La médiocre qualité de l’eau du robinet oblige chaque année les mexicains à acheter plus de 26 milliards de litres d’eau en bouteille, générant une croissance annuelle du secteur de 8,1 %. Une dépense difficilement …
Jackpot pour les fabricants d’eau en bouteille
La médiocre qualité de l’eau du robinet oblige chaque année les Mexicains à acheter plus de 26 milliards de litres d’eau en bouteille, générant une croissance annuelle du secteur de 8,1 %. Une dépense difficilement supportable pour les familles les plus pauvres, et une véritable aubaine pour les industriels, qui entretiennent le phénomène grâce à des campagnes publicitaires de grande envergure.
Le Mexique est aujourd’hui le second plus grand consommateur d’eau en bouteille au monde, devancé uniquement par l’Italie. Les Mexicains ont bu en moyenne 234 litres d’eau embouteillée par personne au cours de l’année 2009, contre seulement 110 aux États-Unis, ou 119 en Espagne.
Les spécialistes estiment que ce marché florissant est dû en grande partie au matraquage publicitaire, mais qu’il reflète également le manque d’accès à l’eau potable dont souffre une partie de la population, ainsi que les problèmes structurels liés à la production et à la distribution du précieux liquide dans le pays.

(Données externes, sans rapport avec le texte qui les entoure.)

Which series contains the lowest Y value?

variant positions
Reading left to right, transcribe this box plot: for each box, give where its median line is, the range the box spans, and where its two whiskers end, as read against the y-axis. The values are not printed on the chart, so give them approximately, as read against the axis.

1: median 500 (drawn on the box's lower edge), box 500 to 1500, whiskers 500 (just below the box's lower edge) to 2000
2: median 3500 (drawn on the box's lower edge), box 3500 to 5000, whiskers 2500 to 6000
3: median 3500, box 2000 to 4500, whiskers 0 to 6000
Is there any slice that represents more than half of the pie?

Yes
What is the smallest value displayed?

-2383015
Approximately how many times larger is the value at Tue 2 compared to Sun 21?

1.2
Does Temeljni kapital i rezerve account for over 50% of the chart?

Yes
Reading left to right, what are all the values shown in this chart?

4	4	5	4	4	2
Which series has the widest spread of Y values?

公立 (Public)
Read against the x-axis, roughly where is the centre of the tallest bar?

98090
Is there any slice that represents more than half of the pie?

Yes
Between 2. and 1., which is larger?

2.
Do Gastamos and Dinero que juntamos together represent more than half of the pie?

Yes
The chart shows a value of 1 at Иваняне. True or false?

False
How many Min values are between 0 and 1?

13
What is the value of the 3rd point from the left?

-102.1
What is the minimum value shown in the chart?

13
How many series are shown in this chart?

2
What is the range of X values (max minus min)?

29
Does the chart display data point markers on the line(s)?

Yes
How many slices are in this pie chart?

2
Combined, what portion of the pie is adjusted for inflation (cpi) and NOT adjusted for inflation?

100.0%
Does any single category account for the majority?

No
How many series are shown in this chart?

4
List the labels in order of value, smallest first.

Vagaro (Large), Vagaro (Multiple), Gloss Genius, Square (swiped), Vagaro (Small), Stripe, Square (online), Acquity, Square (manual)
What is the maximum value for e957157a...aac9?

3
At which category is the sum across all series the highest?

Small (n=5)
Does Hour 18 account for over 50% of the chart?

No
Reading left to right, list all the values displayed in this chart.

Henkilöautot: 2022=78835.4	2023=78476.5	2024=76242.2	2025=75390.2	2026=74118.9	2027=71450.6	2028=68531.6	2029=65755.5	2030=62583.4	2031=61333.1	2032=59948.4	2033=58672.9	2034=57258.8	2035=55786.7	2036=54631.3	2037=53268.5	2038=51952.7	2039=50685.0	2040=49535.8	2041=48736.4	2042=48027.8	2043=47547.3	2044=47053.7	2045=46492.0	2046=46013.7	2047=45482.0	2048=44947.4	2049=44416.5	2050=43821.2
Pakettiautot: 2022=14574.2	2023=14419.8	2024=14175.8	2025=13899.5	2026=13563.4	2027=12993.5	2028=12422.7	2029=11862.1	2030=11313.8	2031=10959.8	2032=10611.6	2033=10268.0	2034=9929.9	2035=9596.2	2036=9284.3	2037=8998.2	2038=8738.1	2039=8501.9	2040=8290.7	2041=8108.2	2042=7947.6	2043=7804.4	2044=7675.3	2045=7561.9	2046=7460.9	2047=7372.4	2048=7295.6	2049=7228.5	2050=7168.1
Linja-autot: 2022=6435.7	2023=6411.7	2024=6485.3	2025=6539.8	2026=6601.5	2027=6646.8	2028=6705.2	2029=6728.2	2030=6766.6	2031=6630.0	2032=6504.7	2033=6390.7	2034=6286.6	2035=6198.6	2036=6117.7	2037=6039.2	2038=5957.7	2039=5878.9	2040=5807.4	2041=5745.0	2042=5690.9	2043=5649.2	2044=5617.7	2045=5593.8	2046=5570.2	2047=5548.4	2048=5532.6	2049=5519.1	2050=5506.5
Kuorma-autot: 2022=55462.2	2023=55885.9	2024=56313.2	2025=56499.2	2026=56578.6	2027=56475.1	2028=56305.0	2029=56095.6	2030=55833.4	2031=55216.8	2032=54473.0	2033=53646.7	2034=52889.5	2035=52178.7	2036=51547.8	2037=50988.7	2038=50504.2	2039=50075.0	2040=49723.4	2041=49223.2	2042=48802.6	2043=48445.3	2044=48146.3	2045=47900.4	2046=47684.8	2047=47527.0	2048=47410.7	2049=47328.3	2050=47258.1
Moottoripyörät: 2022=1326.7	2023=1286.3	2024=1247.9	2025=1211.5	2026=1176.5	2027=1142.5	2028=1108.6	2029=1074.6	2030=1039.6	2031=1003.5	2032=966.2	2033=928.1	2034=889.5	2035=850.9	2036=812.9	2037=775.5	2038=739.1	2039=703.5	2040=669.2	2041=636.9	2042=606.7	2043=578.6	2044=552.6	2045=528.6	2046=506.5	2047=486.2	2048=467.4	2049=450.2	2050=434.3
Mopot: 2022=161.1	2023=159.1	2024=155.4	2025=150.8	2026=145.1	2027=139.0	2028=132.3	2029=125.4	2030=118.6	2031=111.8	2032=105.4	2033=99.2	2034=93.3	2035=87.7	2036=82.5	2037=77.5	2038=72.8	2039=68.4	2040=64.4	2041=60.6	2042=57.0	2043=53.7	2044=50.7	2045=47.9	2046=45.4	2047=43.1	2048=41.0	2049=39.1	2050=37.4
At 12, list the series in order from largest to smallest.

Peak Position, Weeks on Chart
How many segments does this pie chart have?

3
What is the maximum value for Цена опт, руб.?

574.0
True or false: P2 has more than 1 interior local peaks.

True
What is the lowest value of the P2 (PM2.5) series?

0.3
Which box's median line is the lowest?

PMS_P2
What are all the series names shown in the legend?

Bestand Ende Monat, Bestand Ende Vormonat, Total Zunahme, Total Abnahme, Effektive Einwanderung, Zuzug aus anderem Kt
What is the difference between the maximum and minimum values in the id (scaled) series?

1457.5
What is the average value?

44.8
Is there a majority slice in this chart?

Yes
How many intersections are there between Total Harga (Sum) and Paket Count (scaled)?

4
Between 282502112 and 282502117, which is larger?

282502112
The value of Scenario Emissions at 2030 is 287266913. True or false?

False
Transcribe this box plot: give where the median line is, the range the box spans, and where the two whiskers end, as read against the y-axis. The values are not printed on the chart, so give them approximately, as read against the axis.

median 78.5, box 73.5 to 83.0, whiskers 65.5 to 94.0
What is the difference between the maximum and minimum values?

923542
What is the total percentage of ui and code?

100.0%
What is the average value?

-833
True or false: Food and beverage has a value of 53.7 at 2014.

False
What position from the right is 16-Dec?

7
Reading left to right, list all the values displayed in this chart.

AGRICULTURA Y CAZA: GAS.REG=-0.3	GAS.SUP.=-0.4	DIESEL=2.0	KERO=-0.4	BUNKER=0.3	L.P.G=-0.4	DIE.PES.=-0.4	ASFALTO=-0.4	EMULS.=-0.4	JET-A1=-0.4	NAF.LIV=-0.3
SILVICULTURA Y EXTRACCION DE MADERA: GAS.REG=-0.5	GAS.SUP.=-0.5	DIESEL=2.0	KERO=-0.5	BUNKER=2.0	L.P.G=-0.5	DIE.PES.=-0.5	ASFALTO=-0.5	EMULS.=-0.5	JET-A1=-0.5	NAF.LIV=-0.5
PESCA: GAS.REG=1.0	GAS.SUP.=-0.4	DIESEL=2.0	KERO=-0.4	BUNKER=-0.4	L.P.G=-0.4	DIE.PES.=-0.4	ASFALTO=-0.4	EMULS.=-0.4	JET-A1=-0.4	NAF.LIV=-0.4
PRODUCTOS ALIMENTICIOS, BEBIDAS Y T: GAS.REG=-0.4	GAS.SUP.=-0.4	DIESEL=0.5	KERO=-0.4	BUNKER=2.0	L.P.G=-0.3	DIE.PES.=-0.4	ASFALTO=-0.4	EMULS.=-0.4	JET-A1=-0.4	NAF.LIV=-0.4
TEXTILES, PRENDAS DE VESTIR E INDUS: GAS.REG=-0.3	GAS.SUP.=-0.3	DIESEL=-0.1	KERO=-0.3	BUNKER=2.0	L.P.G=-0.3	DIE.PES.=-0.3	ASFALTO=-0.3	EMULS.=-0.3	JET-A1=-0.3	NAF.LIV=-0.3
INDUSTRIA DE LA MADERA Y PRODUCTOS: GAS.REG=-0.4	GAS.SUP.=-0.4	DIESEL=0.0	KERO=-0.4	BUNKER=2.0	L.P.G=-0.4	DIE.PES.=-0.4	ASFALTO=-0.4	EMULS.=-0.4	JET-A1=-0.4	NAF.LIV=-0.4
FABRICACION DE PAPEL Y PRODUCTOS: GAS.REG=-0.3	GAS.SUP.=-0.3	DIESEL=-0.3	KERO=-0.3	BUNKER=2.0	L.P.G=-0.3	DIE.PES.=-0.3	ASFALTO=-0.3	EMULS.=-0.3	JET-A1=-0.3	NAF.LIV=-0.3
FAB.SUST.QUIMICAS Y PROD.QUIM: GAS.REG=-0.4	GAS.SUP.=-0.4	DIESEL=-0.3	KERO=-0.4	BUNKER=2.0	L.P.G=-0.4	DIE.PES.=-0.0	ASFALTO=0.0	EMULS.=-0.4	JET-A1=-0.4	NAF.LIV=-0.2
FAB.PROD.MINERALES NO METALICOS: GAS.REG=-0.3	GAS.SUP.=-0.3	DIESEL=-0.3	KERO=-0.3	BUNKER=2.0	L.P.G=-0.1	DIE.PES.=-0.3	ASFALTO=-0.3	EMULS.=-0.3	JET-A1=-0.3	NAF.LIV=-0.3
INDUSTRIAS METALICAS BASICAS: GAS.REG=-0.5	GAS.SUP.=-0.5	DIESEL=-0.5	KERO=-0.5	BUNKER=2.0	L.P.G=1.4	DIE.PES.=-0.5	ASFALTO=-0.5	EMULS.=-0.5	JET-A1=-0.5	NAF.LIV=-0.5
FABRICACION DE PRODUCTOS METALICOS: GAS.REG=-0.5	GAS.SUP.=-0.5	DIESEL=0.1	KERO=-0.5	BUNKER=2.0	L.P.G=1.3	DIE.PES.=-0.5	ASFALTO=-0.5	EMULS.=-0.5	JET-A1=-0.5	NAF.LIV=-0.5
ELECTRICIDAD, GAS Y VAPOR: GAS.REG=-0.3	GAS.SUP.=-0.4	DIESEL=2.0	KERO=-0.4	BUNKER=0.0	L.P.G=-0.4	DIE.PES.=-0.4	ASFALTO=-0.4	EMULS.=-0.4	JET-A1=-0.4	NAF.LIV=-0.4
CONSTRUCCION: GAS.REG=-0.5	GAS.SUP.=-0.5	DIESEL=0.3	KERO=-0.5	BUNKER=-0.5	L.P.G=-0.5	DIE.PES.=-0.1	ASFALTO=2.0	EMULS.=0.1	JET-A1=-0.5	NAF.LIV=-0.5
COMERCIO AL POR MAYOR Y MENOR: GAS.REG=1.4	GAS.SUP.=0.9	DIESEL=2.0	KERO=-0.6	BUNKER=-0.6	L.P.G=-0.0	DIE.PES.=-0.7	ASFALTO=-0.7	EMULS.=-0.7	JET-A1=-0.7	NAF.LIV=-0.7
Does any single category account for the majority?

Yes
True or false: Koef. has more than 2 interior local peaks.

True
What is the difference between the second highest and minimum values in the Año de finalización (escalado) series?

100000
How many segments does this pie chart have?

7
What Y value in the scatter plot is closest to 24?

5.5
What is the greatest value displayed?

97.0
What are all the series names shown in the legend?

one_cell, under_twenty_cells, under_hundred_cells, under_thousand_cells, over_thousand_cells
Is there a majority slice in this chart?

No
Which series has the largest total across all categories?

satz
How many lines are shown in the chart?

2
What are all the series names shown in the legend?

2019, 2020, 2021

Le gouvernement mexicain affirme pourtant que 85% de l’eau distribuée au robinet est potable et de bonne qualité. Pour José Luis Luege Tamargo, responsable de la Commission nationale de l’eau, la contamination est due essentiellement à l’entretien et au nettoyage insuffisants des réservoirs d’eau particuliers. Au Mexique, il appartient en effet aux habitants de stocker quelques centaines de litres d’eau dans une citerne placée le plus souvent sur leur toit, afin d’obtenir une pression suffisante au robinet.
Le fonctionnaire accuse les marchands d’eau embouteillée de créer une véritable psychose au sein de la population mexicaine, à des fins uniquement commerciales. Car les bénéfices sont colossaux : les fabricants revendent l’eau 300 fois son prix d'achat, sans toujours garantir une qualité satisfaisante ou supérieure à celle du robinet. Selon la Commission fédérale pour la protection contre les risques sanitaires (Cofepris), la majorité des entreprises de purification d’eau ne respectent pas les normes officielles et n’offrent donc aucune garantie quant à son innocuité ou à ses bienfaits pour la santé.
Le marché de l’eau en bouteille purifiée est principalement contrôlé par des multinationales telles que Coca-Cola, Pepsi-Cola, Danone, Bonafont et Nestlé, mais compte au total près de 8 000 entreprises à travers le pays, dont plus de la moitié opéreraient dans l’illégalité.
Claudia Campero, membre des réseaux internationaux Food and Water Watch et Blue Planet Project, signale pourtant que c’est à l’État qu’il incombe d’assurer l’accès à l’eau potable pour l’ensemble de la population, et qu’au Mexique, ce droit n’est pas respecté.
Comme souvent, les pauvres sont ceux qui paient le plus lourd tribut : les personnes ne bénéficiant pas d’un raccordement particulier au réseau ne consomment en moyenne que 6 mètres cubes par mois, dont le prix unitaire varie entre 25 et 40 pesos, tandis que celles disposant de l’eau au robinet consomment de 22 à 30 mètres cubes, facturés entre 1 et 4 pesos.
Pour Claudia Campero, si le marché de l’eau en bouteilles connait aujourd’hui une telle prospérité, c’est avant tout parce que les Mexicains ne font plus confiance à l’eau qui sort de leur robinet : celle-ci étant en effet considérée comme la pire d’Amérique Latine. Publié en 2006, le Rapport mondial des Nations Unies sur la mise en valeur des ressources en eau évaluait 122 pays et plaçait le Mexique en 106ème position. Pour assouvir leur soif, les Mexicains n’ont donc d’autre choix que de continuer à verser une part importante de leurs ressources économiques aux géants de la boisson sous plastique.